Immer mehr Menschen paddeln auf einem Brett stehend die Spree entlang. Severine Scala betreibt den „StandUpClub Berlin“ am Funkhaus in Lichtenberg.

Ist doch ganz einfach: Severine Scala macht vor, wie Paddeln im Stehen geht Foto: Karlotta Ehrenberg

Plitsch … platsch … plitsch … und platsch. Für mich gibt es kaum etwas Entspannenderes als das gleichmäßige Geräusch, das mein Paddel verursacht, wenn ich es ins Wasser steche und wieder aus dem Wasser hole. Ich habe mir ein Stand-up-Paddle angeschafft. Wenn ich den Plänterwald entlangschippere, fühlt sich das an wie Urlaub.

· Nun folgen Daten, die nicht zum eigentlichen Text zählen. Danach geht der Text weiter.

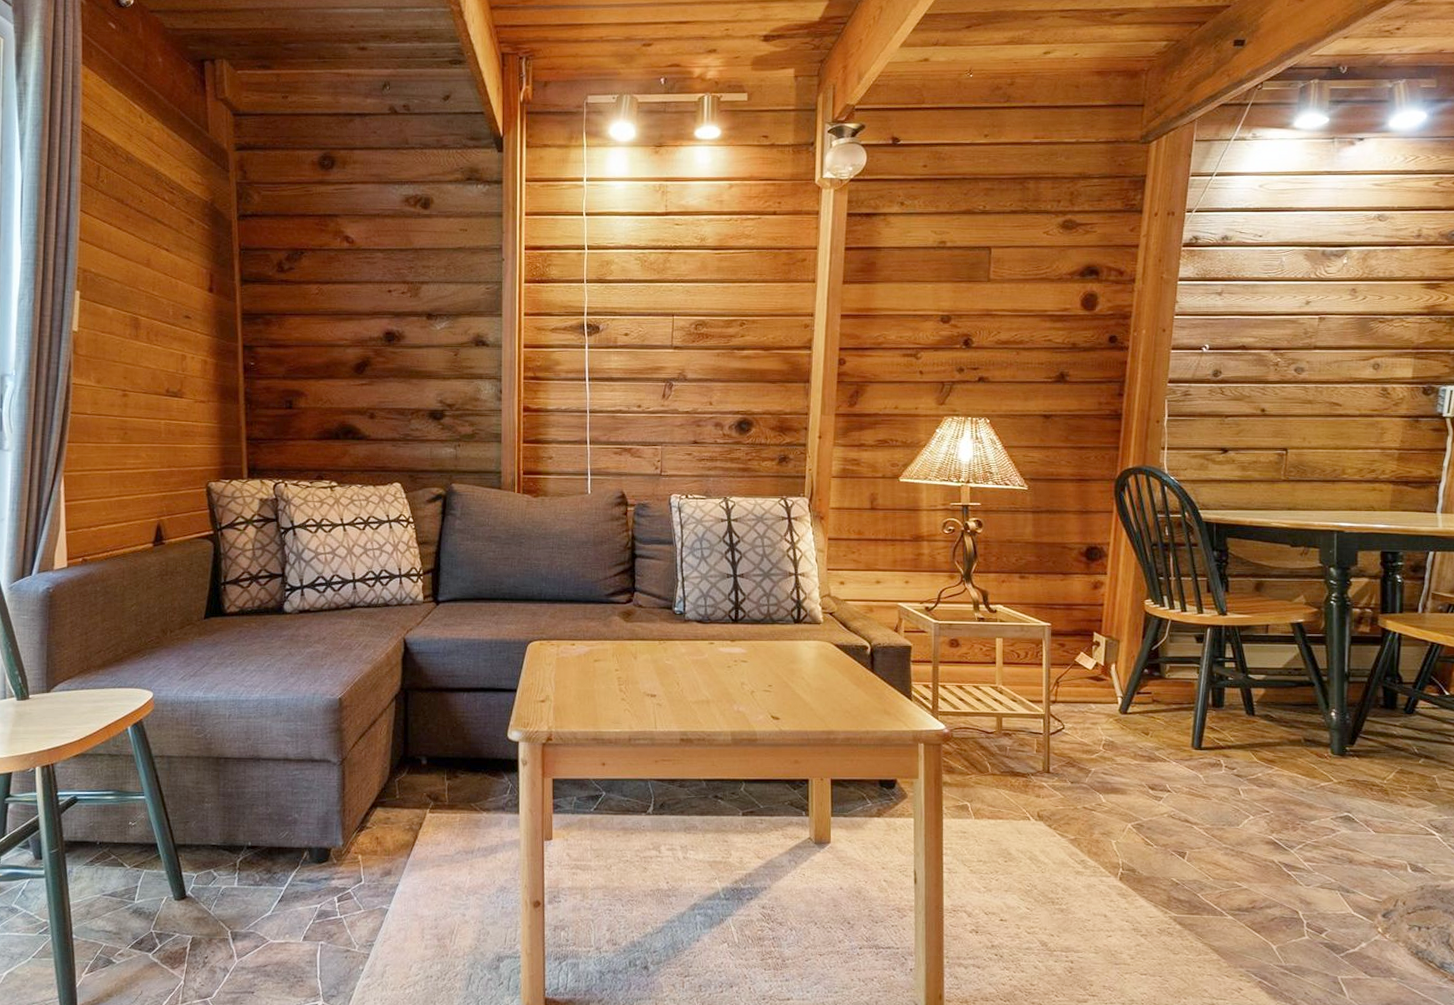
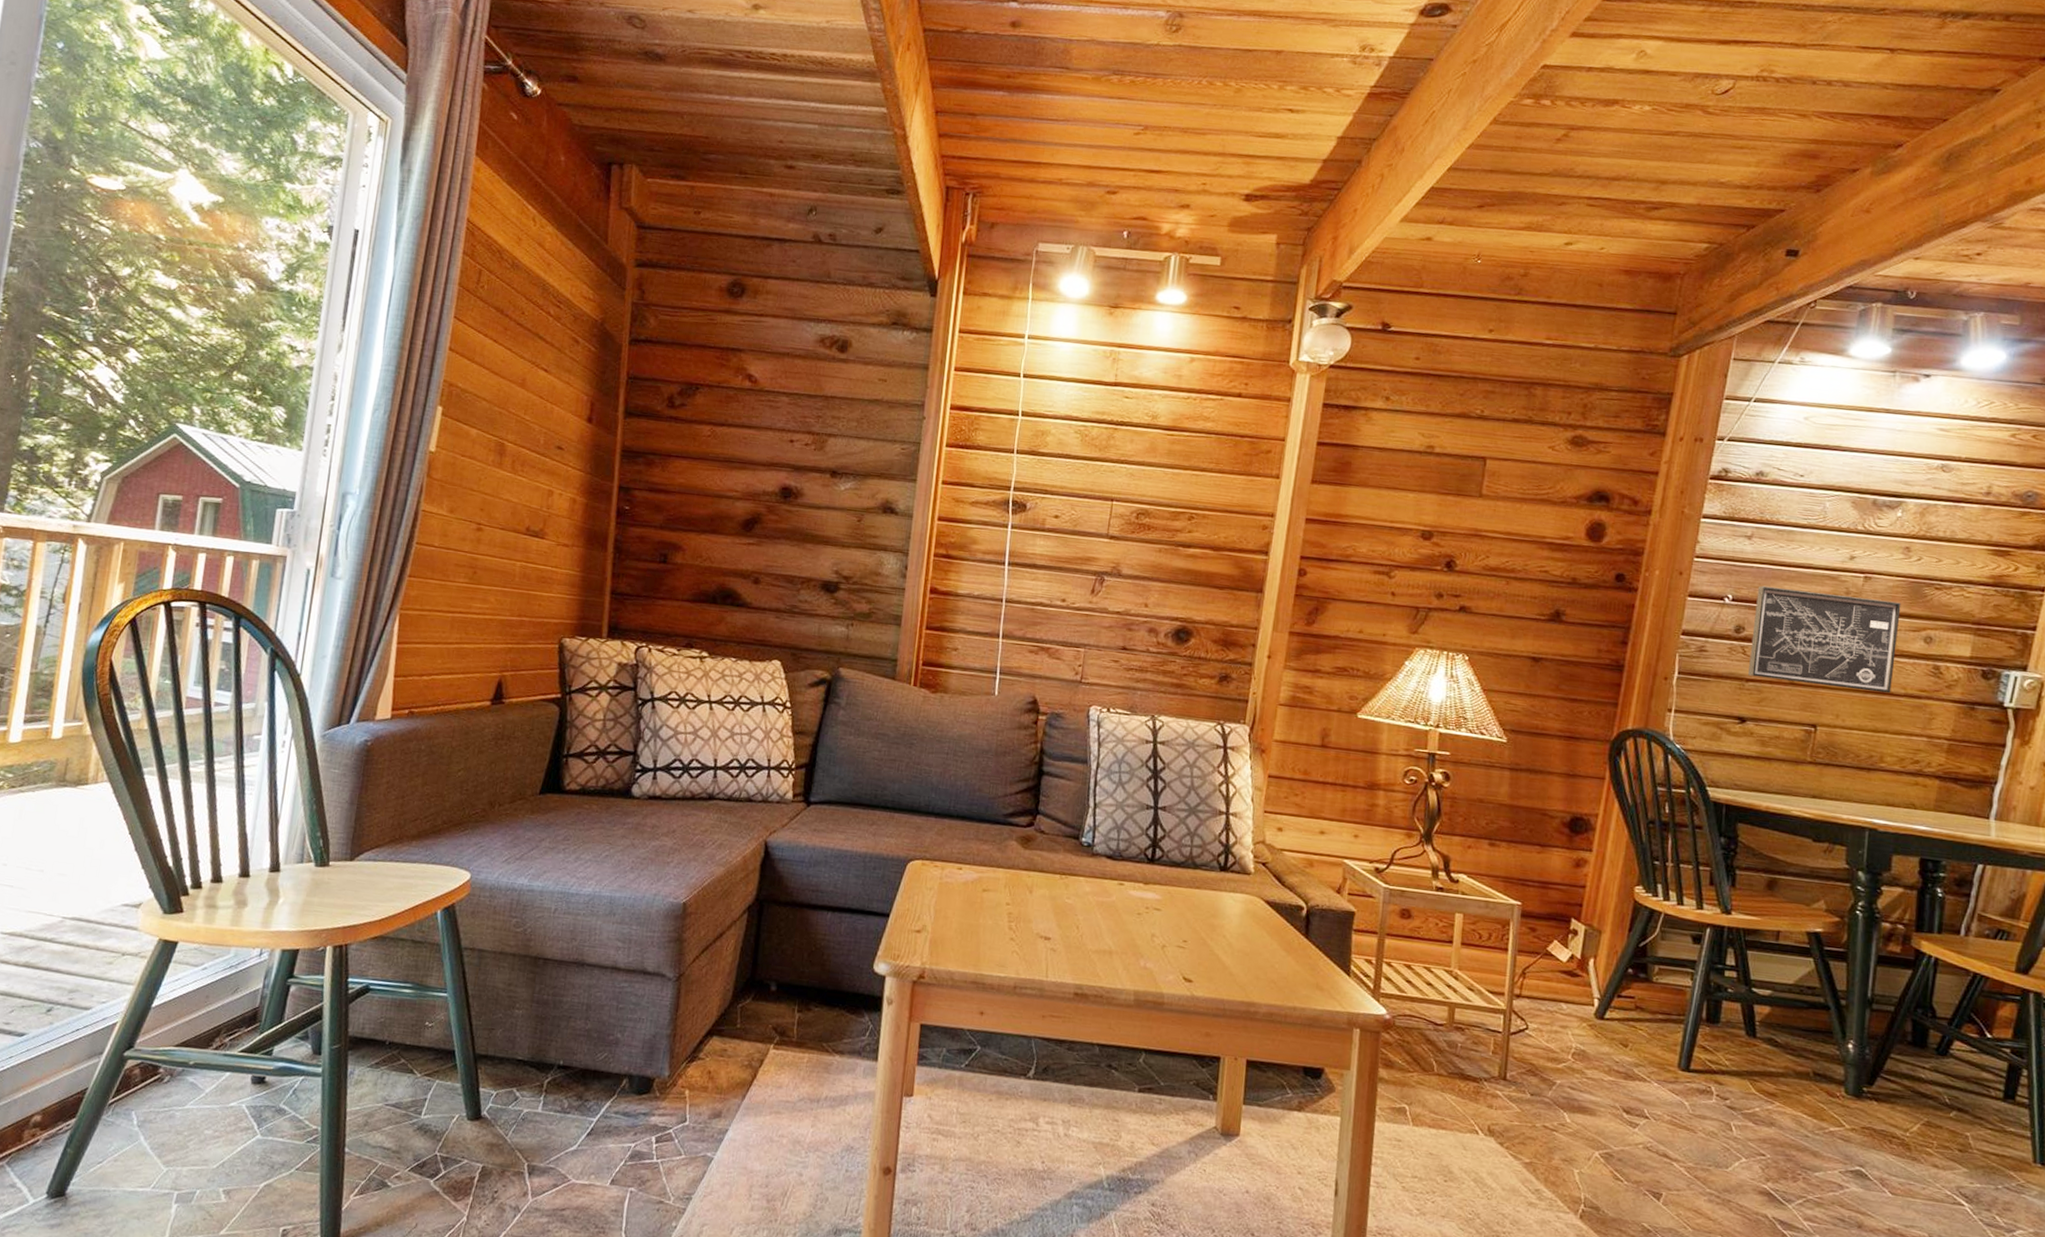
wall art: none [1227,334,1352,415] -> present [1748,585,1901,694]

Von der Unruhe der Stadt ist auf dem Wasser keine Spur.

Das Beste: Bis auf ein paar Ru­de­re­r:in­nen aus dem Club etwas weiter flussaufwärts, wenigen Frachtschiffern, die mit ihren Kolossen gemächlich die Spree entlangtuckern und dem einsamen Fährmann, der eine Handvoll Rad­fah­re­r:in­nen und Laubenpieper von Ufer zu Ufer bringt, ist hier kaum eine Seele anzutreffen.

Wobei das nur für bestimmte Zeiten gilt – etwa wochentags, wenn andere arbeiten gehen,oder am Morgen, wenn die Partymeute endlich pennt. Es kreuzen auch etliche andere Padd­le­r:in­nen meinen Weg. Denn auf die Idee, mit dem Stand-up-Paddle dem Alltag zu entfliehen, bin nicht nur ich, sondern sind auch viele Tausend andere Ber­li­ne­r:in­nen gekommen. Das wirft Fragen auf.

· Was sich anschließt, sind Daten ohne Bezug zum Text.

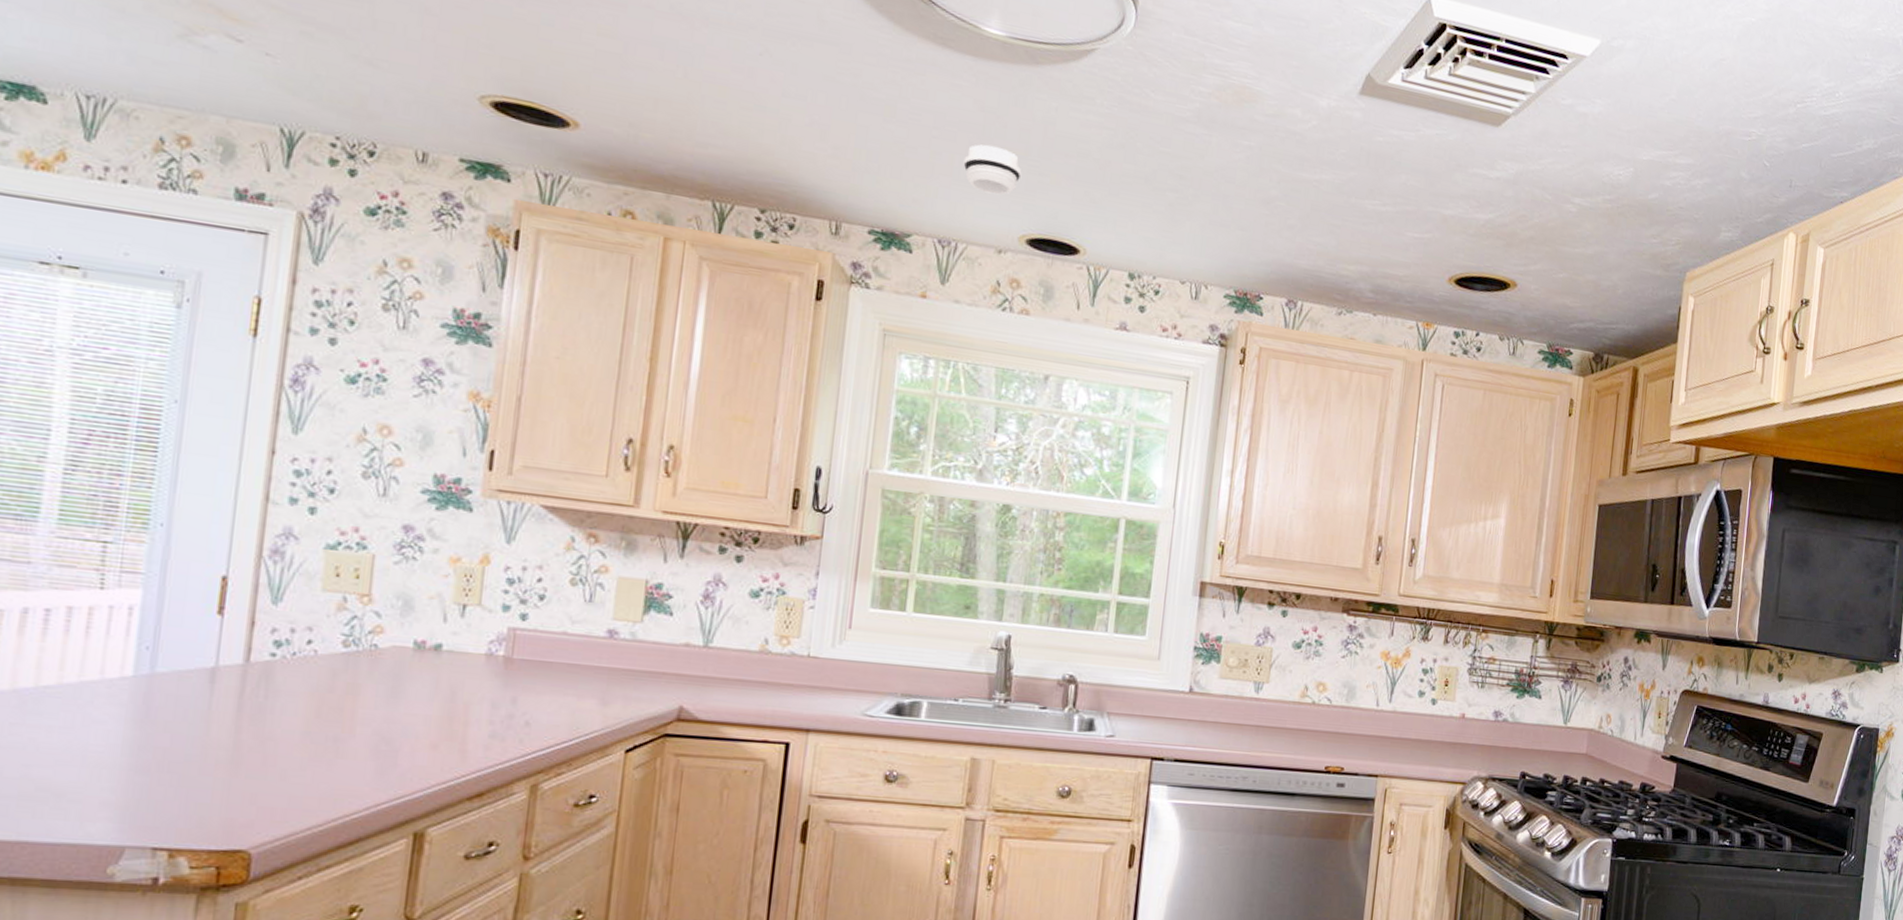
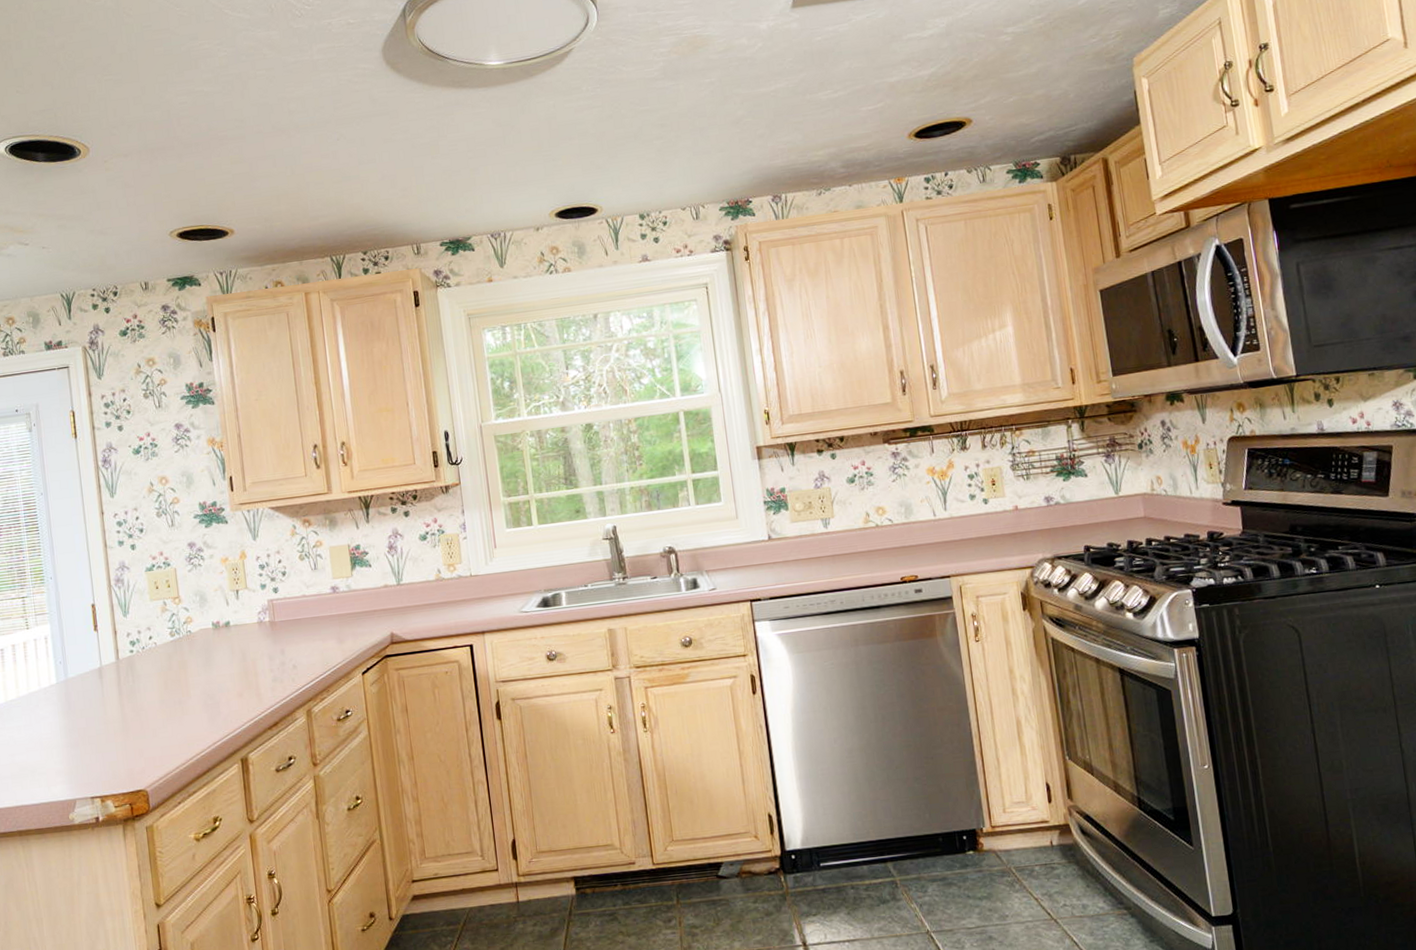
smoke detector: present [963,144,1022,196] -> none [495,149,540,188]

taz: Frau Scala, Sie betreiben den „StandUpClub Berlin“ am Funkhaus Berlin in Lichtenberg, wo sie Bretter verleihen, Menschen übers Wasser führen und mit ihnen Yoga auf dem Stehpaddelbrett praktizieren. Was ist so toll am Stehpaddeln, dass das so viele Menschen machen wollen?

Severine Scala: Wenn du das Stand-up-Paddling als Sport siehst und schnell paddelst, dann ist das ein Ganzkörpertraining, von den Zehenspitzen über die Rücken, Beine, Arme ist alles daran beteiligt. Und natürlich die Tiefenmuskulatur: Der Beckenboden wird automatisch angespannt. Für mich bedeutet das SUP aber vor allem Entspannung. Es holt einen komplett runter.

Bei vielen Leuten sieht das aber überhaupt nicht so entspannt aus …

Ja, da zittern oft die Beine. Das ist bei vielen An­fän­ge­r:in­nen so, auch bei den größten Sportler:innen. Die müssen sich erst mal vom Kopf her locker machen und ihre Angst verlieren. Ich sage dann immer: Das ist ein Wassersport. Was ist also schlimm daran reinzufallen? Am besten geht man direkt am Anfang einfach mal kurz ins Wasser, das hilft, den Schrecken loszuwerden.

Aber ist das Spreewasser nicht total eklig?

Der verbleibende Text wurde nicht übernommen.